• _Exercise brief_: The replication lesson below contains a table that classifies services. List every service in it whose architecture is described as single-leader.

··· Reading passage ···

The cloud's fourth trick: replicate almost nothing

Aurora's observation: if the WAL fully determines the database, why ship whole modified pages to replica servers at all? Detach storage into a shared, distributed layer — 6 copies across 3 AZs — and have compute nodes write only tiny log records into it. Writes need 4/6 storage copies (a quorum — Lesson 3's arithmetic, applied to disks); reads need 3/6. Read replicas share the same storage, so "replication lag" collapses to cache-invalidation time, typically ~10–20ms.

Operate the 6-copy quorum

Six storage copies, two per AZ. Click copies to fail them (or lose a whole AZ at once), then test writes (need 4/6) and reads (need 3/6).

AZ-a AZ-b AZ-c

The map: every service, classified

SystemArchitecture (Lessons 1–4)Wire formatDefining consequence
RDS Multi-AZSingle-leader, synchronous standbyPhysical/blockRPO 0 failover; standby serves no reads
RDS read replicasSingle-leader, asyncEngine WAL/binlogRead scale with lag; promotion loses the tail
AuroraSingle-leader compute + quorum storage (4/6)Log records to shared storage~10–20ms replica lag, seconds-fast failover
DynamoDBLeaderless quorum per partition; global tables = multi-leader LWWInternal item eventsNo failover events; LWW discards on conflict
Cassandra / ScyllaLeaderless, tunable W/R per queryRow mutationsConsistency is a per-request dial
MongoDB replica setSingle-leader with Raft-style electionsOplog (logical)Self-healing leadership, majority write concern available
etcd / Consul / ZooKeeperConsensus (Raft/Zab)Replicated log entriesLinearizable; minority partitions go read-only
CockroachDB / TiDB / SpannerConsensus per data range (thousands of groups)Raft/Paxos log entriesSQL with serializable guarantees, majority RTT per commit
KafkaSingle-leader per partition, ISR quorum acksThe log IS the dataReplication and storage are the same mechanism
Redis / ElastiCacheSingle-leader, asyncCommand streamFast, small loss window accepted by design
Course complete — the whole field in four questions. ① Who may accept a write? (one node / many designated / anyone / an elected majority-holder). ② When is "committed" true? (locally / on k confirmers / on a quorum / on a majority). ③ What travels? (statements / physical bytes / logical rows / log records to shared storage). ④ When copies disagree, who wins? (the leader's log / LWW / siblings / CRDTs / it's impossible by arithmetic). Classify any database — current or future — by answering these four, and you'll know its failure modes before its documentation admits them.

··· Dataset ···

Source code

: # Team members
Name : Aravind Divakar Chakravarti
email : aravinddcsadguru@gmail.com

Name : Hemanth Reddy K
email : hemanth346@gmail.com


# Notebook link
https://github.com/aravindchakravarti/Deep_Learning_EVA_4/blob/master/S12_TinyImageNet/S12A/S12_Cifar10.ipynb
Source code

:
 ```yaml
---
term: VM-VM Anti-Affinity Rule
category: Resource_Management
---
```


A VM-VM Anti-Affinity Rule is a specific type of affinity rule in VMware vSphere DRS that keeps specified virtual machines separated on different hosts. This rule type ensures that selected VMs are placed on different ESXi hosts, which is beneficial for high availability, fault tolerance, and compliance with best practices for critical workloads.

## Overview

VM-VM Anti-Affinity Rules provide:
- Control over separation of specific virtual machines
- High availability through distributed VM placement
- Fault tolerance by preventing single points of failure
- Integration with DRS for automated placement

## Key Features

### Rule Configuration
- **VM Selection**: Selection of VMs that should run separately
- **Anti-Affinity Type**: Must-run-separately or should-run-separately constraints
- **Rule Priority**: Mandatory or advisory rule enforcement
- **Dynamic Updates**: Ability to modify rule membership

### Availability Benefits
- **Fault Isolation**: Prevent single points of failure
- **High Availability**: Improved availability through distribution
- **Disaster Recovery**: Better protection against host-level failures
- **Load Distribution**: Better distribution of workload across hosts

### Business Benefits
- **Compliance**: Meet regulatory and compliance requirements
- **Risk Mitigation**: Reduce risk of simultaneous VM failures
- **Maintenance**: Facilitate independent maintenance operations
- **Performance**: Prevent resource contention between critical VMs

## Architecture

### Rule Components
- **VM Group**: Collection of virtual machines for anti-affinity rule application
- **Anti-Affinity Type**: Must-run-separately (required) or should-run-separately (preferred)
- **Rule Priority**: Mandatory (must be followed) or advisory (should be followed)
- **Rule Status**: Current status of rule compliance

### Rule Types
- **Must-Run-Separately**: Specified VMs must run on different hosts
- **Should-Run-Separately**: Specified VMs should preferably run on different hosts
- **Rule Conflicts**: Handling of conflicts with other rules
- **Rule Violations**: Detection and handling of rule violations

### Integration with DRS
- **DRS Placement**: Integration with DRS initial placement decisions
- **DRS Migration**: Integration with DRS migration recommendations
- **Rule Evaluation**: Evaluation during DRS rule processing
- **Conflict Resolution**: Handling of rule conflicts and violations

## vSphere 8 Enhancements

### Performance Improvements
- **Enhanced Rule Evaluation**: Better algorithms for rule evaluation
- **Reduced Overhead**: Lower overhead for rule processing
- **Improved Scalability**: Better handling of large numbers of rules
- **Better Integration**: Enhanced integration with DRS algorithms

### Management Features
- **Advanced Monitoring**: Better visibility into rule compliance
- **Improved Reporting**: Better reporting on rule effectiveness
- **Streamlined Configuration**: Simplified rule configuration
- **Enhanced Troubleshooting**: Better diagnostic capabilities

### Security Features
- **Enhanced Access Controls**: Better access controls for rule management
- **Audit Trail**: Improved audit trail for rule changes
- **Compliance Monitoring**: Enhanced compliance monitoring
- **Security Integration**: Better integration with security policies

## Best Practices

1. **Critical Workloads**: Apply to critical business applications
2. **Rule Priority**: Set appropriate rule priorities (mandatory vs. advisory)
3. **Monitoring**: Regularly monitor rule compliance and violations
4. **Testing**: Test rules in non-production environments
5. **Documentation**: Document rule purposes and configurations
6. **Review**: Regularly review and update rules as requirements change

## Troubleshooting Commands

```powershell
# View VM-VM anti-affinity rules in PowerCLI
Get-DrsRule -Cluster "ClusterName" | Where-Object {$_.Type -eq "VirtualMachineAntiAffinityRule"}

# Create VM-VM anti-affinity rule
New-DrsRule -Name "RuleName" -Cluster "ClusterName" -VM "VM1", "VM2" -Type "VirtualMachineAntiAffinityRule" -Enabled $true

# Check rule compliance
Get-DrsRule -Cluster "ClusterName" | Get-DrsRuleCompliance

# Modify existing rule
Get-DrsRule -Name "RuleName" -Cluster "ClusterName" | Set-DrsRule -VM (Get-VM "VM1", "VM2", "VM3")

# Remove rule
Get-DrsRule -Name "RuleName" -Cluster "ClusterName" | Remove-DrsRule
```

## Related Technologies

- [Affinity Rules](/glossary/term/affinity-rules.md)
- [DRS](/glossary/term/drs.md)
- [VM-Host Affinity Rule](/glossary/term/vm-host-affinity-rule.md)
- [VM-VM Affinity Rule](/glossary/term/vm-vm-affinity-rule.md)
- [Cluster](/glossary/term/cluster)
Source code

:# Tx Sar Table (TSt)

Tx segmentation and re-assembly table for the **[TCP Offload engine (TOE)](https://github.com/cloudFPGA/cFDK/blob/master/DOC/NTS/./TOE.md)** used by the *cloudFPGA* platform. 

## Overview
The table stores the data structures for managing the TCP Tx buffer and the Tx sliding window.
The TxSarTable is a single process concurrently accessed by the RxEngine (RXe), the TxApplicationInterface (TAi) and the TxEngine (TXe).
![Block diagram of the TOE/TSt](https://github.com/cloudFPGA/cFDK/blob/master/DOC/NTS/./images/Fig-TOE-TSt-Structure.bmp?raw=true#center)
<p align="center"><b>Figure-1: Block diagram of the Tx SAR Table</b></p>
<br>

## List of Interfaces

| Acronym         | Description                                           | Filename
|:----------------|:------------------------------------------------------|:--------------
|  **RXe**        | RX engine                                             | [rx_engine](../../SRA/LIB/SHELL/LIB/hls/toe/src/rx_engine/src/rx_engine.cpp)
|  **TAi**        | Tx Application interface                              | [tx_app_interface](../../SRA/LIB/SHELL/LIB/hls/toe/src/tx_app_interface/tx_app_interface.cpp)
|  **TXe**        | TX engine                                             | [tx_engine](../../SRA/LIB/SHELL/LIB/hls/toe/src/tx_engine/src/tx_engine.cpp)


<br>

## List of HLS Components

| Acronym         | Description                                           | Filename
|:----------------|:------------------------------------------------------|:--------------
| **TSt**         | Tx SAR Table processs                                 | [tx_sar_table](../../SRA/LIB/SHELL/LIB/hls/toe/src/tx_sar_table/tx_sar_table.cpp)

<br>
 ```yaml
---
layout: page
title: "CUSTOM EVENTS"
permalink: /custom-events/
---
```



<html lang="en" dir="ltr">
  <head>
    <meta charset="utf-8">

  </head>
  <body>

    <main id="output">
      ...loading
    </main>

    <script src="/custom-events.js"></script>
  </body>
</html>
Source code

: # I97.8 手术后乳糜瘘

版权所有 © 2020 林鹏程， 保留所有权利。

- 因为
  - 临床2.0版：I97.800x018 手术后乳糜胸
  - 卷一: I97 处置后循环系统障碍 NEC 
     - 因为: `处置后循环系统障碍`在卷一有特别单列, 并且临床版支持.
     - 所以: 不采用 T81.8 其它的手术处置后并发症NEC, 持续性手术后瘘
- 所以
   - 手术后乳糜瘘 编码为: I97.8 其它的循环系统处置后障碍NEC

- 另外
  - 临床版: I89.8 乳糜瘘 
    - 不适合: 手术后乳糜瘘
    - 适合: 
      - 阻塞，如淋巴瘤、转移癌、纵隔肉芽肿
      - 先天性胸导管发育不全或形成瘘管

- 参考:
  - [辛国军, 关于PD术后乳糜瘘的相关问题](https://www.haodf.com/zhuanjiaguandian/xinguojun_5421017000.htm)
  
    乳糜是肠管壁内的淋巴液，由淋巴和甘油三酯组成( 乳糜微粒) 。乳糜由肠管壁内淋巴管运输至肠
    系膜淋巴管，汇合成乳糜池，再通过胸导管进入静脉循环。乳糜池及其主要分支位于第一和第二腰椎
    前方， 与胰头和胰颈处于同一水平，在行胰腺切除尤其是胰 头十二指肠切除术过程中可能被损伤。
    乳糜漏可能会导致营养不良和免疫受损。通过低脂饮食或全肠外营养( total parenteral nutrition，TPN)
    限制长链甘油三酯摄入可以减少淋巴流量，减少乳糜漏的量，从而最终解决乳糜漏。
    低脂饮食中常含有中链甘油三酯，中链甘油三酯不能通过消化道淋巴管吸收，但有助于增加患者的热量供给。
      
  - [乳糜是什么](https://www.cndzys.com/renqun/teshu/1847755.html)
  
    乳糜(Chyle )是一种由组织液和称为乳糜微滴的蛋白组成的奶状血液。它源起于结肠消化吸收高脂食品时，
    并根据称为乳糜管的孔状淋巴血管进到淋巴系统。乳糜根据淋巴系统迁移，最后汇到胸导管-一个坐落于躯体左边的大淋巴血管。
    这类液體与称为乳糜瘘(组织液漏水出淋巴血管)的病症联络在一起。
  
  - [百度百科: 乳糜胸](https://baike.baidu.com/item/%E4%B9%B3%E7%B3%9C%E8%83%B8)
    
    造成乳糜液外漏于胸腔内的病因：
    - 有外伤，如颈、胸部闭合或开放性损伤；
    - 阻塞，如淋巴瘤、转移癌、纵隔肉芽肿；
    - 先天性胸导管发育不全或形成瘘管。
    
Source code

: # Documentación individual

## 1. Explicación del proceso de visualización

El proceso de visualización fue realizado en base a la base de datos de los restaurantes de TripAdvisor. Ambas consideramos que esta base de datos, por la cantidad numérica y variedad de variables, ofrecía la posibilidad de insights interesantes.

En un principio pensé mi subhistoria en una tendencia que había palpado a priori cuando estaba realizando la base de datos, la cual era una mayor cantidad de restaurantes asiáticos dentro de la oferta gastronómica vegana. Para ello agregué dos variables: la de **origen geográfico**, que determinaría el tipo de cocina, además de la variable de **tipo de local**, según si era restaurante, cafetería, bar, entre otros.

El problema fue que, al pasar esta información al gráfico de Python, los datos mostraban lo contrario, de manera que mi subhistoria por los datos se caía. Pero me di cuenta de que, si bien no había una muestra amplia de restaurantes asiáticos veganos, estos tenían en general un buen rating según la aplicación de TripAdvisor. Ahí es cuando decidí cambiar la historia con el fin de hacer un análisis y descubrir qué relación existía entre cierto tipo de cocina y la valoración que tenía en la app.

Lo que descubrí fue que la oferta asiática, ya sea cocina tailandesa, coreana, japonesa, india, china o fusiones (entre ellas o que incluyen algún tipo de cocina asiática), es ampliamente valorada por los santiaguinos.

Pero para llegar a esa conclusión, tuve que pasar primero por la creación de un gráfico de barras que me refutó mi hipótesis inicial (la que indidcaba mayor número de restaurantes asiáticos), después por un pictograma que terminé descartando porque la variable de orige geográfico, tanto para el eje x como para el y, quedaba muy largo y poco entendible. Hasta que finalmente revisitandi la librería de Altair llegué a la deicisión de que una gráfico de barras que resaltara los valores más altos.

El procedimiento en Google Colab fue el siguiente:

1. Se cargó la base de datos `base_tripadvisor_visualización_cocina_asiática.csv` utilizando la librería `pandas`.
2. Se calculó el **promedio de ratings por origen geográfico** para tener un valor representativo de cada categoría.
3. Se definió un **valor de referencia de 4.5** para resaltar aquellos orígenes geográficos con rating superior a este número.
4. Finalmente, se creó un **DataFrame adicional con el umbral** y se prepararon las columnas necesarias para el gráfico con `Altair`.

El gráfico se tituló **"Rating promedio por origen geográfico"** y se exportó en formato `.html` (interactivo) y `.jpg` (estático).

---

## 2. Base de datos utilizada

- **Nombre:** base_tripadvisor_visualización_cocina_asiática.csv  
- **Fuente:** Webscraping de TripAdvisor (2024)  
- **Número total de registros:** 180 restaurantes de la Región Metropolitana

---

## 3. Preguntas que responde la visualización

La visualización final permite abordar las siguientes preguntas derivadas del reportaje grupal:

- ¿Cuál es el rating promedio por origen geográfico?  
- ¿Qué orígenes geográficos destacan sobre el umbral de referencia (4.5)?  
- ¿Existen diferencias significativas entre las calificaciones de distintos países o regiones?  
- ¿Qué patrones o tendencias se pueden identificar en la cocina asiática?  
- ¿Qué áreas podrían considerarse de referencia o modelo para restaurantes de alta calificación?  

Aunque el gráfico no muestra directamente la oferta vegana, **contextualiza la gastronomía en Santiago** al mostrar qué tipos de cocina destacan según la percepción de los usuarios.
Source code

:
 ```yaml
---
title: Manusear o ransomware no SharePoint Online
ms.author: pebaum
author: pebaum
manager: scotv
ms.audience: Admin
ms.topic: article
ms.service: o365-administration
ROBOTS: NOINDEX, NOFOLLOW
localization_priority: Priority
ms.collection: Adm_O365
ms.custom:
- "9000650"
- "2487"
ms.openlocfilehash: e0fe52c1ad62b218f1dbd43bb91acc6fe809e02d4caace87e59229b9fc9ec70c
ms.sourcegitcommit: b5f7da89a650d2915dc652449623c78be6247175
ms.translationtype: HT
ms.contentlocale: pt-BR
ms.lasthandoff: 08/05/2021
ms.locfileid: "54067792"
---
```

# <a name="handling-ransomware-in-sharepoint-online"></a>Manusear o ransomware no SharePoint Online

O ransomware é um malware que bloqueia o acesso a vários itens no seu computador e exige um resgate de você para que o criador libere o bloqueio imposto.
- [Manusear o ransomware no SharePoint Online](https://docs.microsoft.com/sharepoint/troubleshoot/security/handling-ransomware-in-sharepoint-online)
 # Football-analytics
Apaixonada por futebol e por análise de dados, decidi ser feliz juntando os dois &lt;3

···

• _Exercise result_:
- RDS Multi-AZ
- RDS read replicas
- Aurora
- MongoDB replica set
- Kafka
- Redis / ElastiCache